5. The greatest warning (and question for nythrix): I experience trouble working with byte array arguments. =((( My code is working perfect when it is executed on CPU: it returns its result through byte array in the same way like your "__global uchar *dst". As I said, it works perfectly on CPU. But when I execute it on GPU, the code works 10 times SLOWER then on cpu and it does not return expected result. =(

I am going to prepare the shortest possible example and share it with community to debug this issue, but currently I guess that there is some internal issue for byte (8-bit unsigned) arrays either in Cloo or in ATI Stream implementation.

Have a fast code!
Anton.
http://kyta.spb.ru

PS I use Cloo v0.7.2 + ATI Stream SDK v2.1 + Ubuntu v10.04 64bit + mono v2.6.4.0 built from release tarball. GPU -- AMD Radeon 5750

PPS Exact instruction to enable byte addressing:
#pragma OPENCL EXTENSION cl_khr_byte_addressable_store : enable

Hello!

Thanks for your advices.
1. unfortunately the kernel compiling is not in the total time.

2. those buffers switch roles every turn.One turn the first is the input, the other is the output buffer, the next turn the other becomes the input buffer. Its done this way so I don't have to copy all the time.
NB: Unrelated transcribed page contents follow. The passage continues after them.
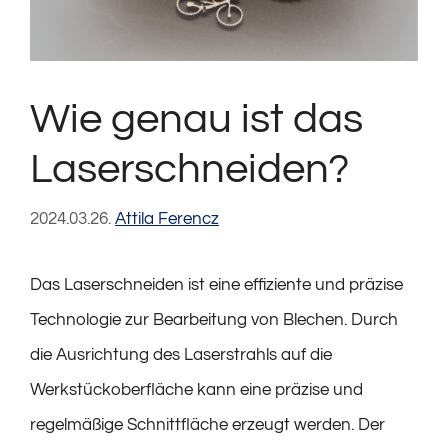
Wie genau ist das
Laserschneiden?
2024.03.26.
Attila Ferencz
Das Laserschneiden ist eine effiziente und präzise
Technologie zur Bearbeitung von Blechen. Durch
die Ausrichtung des Laserstrahls auf die
Werkstückoberfläche kann eine präzise und
regelmäßige Schnittfläche erzeugt werden. Der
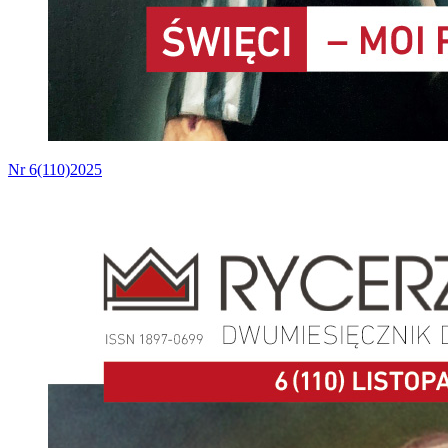
Nr 6(110)2025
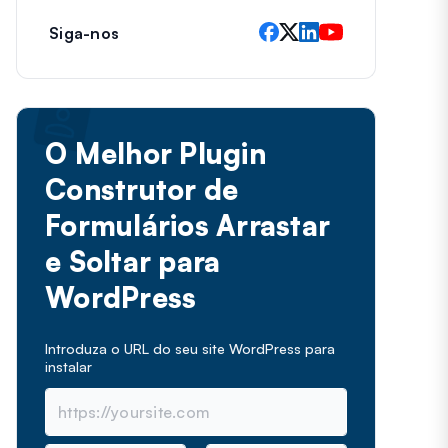
Siga-nos
O Melhor Plugin
Construtor de
Formulários Arrastar
e Soltar para
WordPress
Introduza o URL do seu site WordPress para
instalar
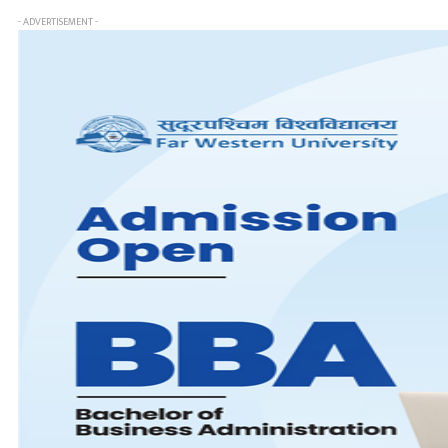
- ADVERTISEMENT -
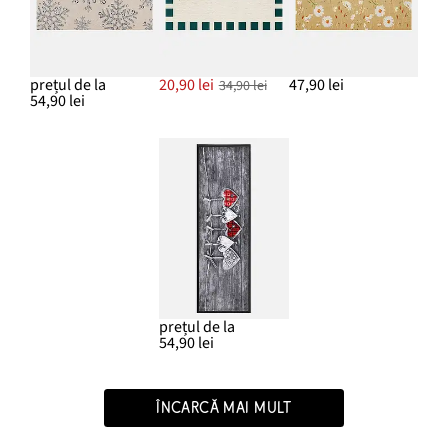
prețul de la
20,90 lei
47,90 lei
34,90 lei
54,90 lei
prețul de la
54,90 lei
ÎNCARCĂ MAI MULT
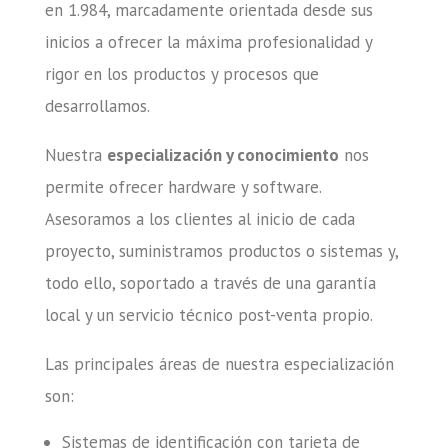
en 1.984, marcadamente orientada desde sus
inicios a ofrecer la máxima profesionalidad y
rigor en los productos y procesos que
desarrollamos.
Nuestra
especialización y conocimiento
nos
permite ofrecer hardware y software.
Asesoramos a los clientes al inicio de cada
proyecto, suministramos productos o sistemas y,
todo ello, soportado a través de una garantía
local y un servicio técnico post-venta propio.
Las principales áreas de nuestra especialización
son:
Sistemas de identificación con tarjeta de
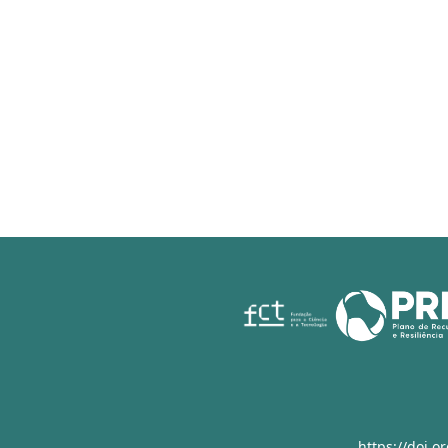
https://doi.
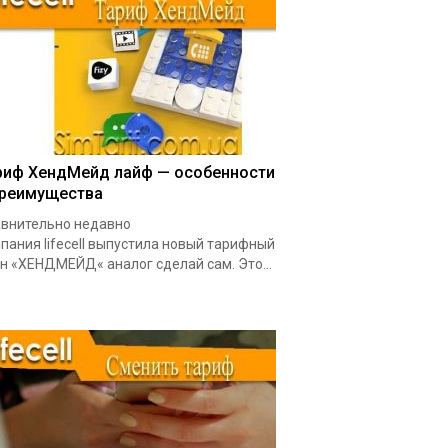
риф ХендМейд лайф — особенности
преимущества
внительно недавно
пания lifecell выпустила новый тарифный
н «ХЕНДМЕЙД« аналог сделай сам. Это...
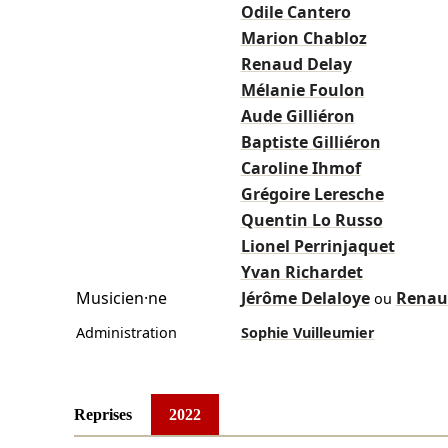
Odile Cantero
Marion Chabloz
Renaud Delay
Mélanie Foulon
Aude Gilliéron
Baptiste Gilliéron
Caroline Ihmof
Grégoire Leresche
Quentin Lo Russo
Lionel Perrinjaquet
Yvan Richardet
Musicien·ne
Jérôme Delaloye
Renau
ou
Administration
Sophie Vuilleumier
Reprises
2022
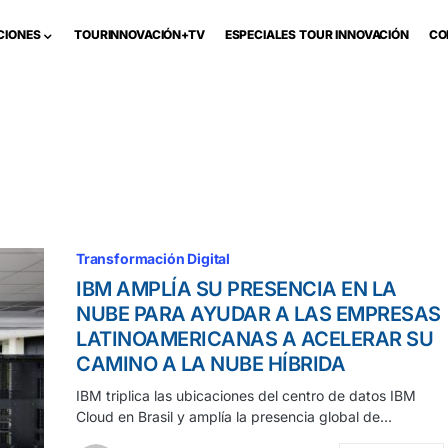
CIONES
TOURINNOVACIÓN+TV
ESPECIALES TOUR INNOVACIÓN
CO
Transformación Digital
IBM AMPLÍA SU PRESENCIA EN LA
NUBE PARA AYUDAR A LAS EMPRESAS
LATINOAMERICANAS A ACELERAR SU
CAMINO A LA NUBE HÍBRIDA
IBM triplica las ubicaciones del centro de datos IBM
Cloud en Brasil y amplía la presencia global de…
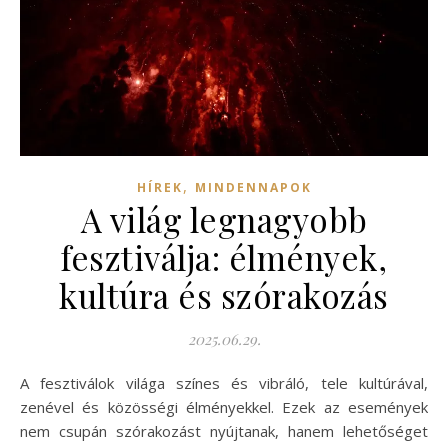
,
HÍREK
MINDENNAPOK
A világ legnagyobb
fesztiválja: élmények,
kultúra és szórakozás
2025.06.29.
A fesztiválok világa színes és vibráló, tele kultúrával,
zenével és közösségi élményekkel. Ezek az események
nem csupán szórakozást nyújtanak, hanem lehetőséget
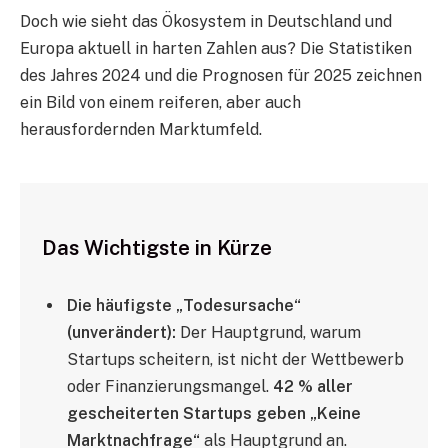
Doch wie sieht das Ökosystem in Deutschland und
Europa aktuell in harten Zahlen aus? Die Statistiken
des Jahres 2024 und die Prognosen für 2025 zeichnen
ein Bild von einem reiferen, aber auch
herausfordernden Marktumfeld.
Das Wichtigste in Kürze
Die häufigste „Todesursache“
(unverändert):
Der Hauptgrund, warum
Startups scheitern, ist nicht der Wettbewerb
oder Finanzierungsmangel.
42 % aller
gescheiterten Startups geben „Keine
Marktnachfrage“
als Hauptgrund an.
I'd think that would do more harm than setting the modes to ReadWrite

3. thanks, I'll try that one.

4. ok, I might not get how this works. I have a GeForce 8600GT video card and a max workgroup size of 512. I don't think using two dimensions would double that number, and I'm absolutely sure the number of transistors in my GPU is constant, so even if I have sixty billion work items, my gpu will only work on 512 at a time.
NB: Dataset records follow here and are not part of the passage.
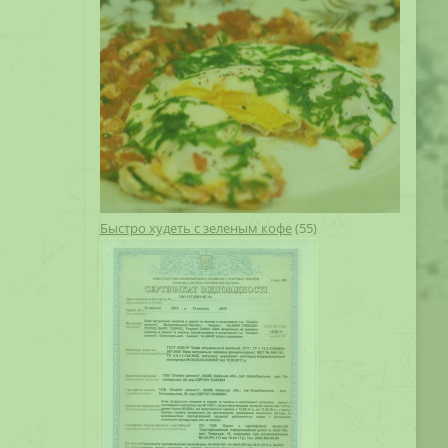
Быстро худеть с зеленым кофе
(55)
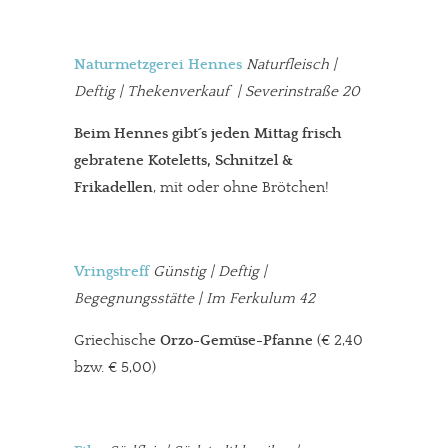
Naturmetzgerei Hennes
Naturfleisch |
Deftig | Thekenverkauf | Severinstraße 20
Beim Hennes gibt´s jeden Mittag frisch
gebratene Koteletts, Schnitzel &
Frikadellen
, mit oder ohne Brötchen!
Vringstreff
Günstig | Deftig |
Begegnungsstätte | Im Ferkulum 42
Griechische
Orzo-Gemüse-Pfanne
(€ 2,40
bzw. € 5,00)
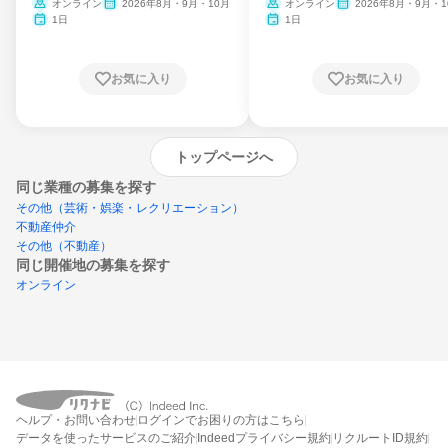
ム
オンライン
2026年8月・9月・10月
オンライン
2026年8月・9月・1
月・11月・12月
1日
1日
お気に入り
お気に入り
トップページへ
同じ業種の募集を探す
その他（芸術・娯楽・レクリエーション）
不動産仲介
その他（不動産）
同じ開催地の募集を探す
オンライン
エントリーするとプログラムの詳細案内を
受け取れるようになります
ヘルプ・お問い合わせ
ログインでお困りの方はこちら
締切：なし
データを使ったサービスのご紹介
Indeedプライバシー規約
リクルートID規約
5, uchar seems to be working fine here. Actually, I tried using int and float as well, but no improvements on speed, so I decided to stick to uchar, which takes up less space.

douglas125's picture

All right, my 2 cents here. You switched to OpenCL and not OpenGL right?
Now seriously,

1. First of all, I think you may want to consider using work_dimension = 2, ie, launch the kernel with Global_Work_Size = int[2] {Width, Height}.
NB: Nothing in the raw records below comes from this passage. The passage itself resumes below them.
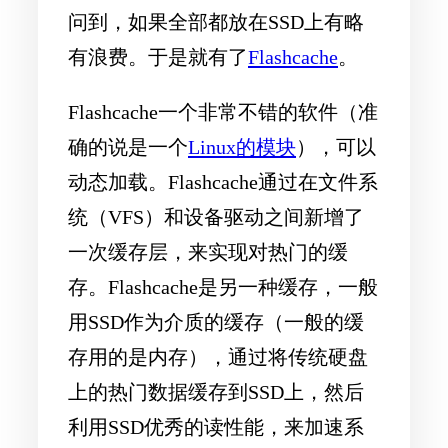
问到，如果全部都放在SSD上有略
有浪费。于是就有了
Flashcache
。
Flashcache一个非常不错的软件（准
确的说是一个
Linux的模块
），可以
动态加载。Flashcache通过在文件系
统（VFS）和设备驱动之间新增了
一次缓存层，来实现对热门的缓
存。Flashcache是另一种缓存，一般
用SSD作为介质的缓存（一般的缓
存用的是内存），通过将传统硬盘
上的热门数据缓存到SSD上，然后
利用SSD优秀的读性能，来加速系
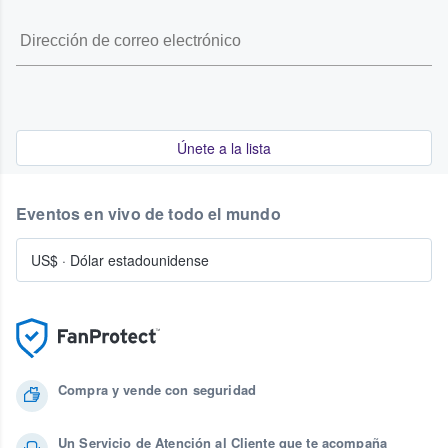
Únete a la lista
Eventos en vivo de todo el mundo
US$
·
Dólar estadounidense
Compra y vende con seguridad
Un Servicio de Atención al Cliente que te acompaña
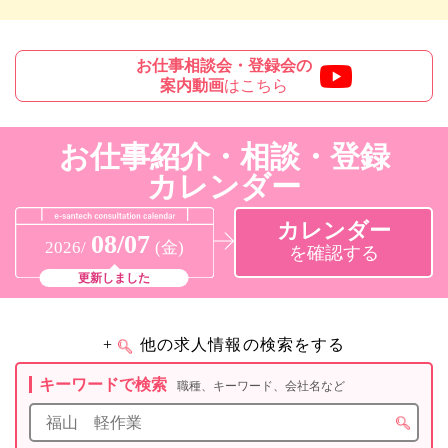
お仕事相談会・登録会の
案内動画
はこちら
お仕事紹介・相談・登録
カレンダー
カレンダー
08/07
2026/
(金)
を確認する
更新しました
+
他の求人情報の検索をする
キーワードで検索
職種、キーワード、会社名など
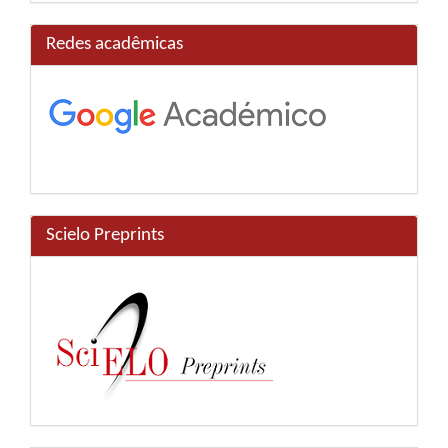
Redes acadêmicas
Scielo Preprints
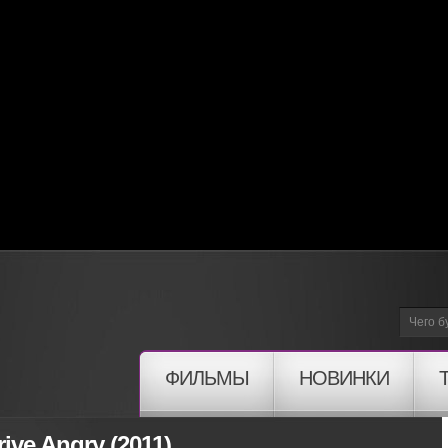
ФИЛЬМЫ
НОВИНКИ
ive Angry (2011)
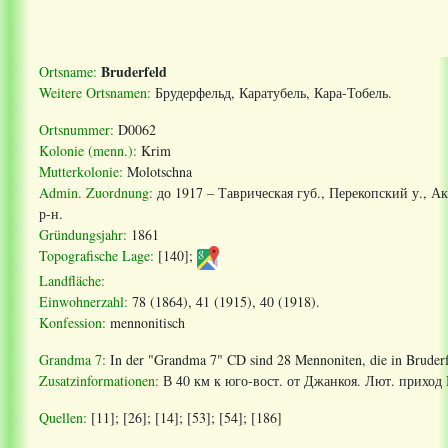
Bruderfeld
Ortsname:
Weitere Ortsnamen:
Б
рудерфельд
, Каратубель, Кара-Тобель.
Ortsnummer:
D0062
Kolonie (menn.):
Krim
Mutterkolonie:
Molotschna
Admin. Zuordnung
:
до 1917 – Таврическая губ., Перекопский у., 
р-н.
Gründungsjahr:
1861
Topografische Lage:
[140]
;
Landfläche:
Einwohnerzahl:
78 (1864), 41 (1915), 40 (1918).
Konfession:
mennonitisch
Grandma 7:
In der "Grandma 7" CD sind 28 Mennoniten, die in Bruderf
Zusatzinformationen
:
В 40 км к юго-вост. от Джанкоя. Лют. приход 
Quellen:
[11]; [26]; [14]; [53]; [54]; [186]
This would allow you to avoid this line:

int x = p0 % width;			// x coordinate

Modulus is very slow. If you insist on this, try

int temp = p0/width;
int x = p0-temp;

You don't need to know the remainder.

2. I don't get this:

	if (p0 > size)					// are we on the map at all?
		return;

Don't you already know that it will be on the map? Make sure to use the correct Global_Work_Size and remove this line.

3. Copy the neighbors of the pixel you are analyzing to local memory before anything. You are reading data from global memory in a pattern that GPUs don't like. GPUs prefetch memory when you read globals (it's faster to use coalesced access). You can simply name them
a11, a12, a13, a21, a22, a23, a31, a32, a33 (a22 is the pixel you are analyzing)
and assign values just as the kernel starts.

4. I don't get this too:

	// As all cells contained either zero or 1, litNeighbours will now hold the number of live neighbouring cells.
 
	p0 = get_global_id(0);

Don't you already know p0?

5. Oh! You are using maximum work size?? EDIT: Sorry I saw the local work size only. You should always be on the map. Also, you don't need to Finish the queue if you enqueue a Blocking_Read..

6. There's a size = width * height in your kernel. Why not int size = get_global_size(0)?

You've got some work to do there. Let me know if you don't understand something I wrote.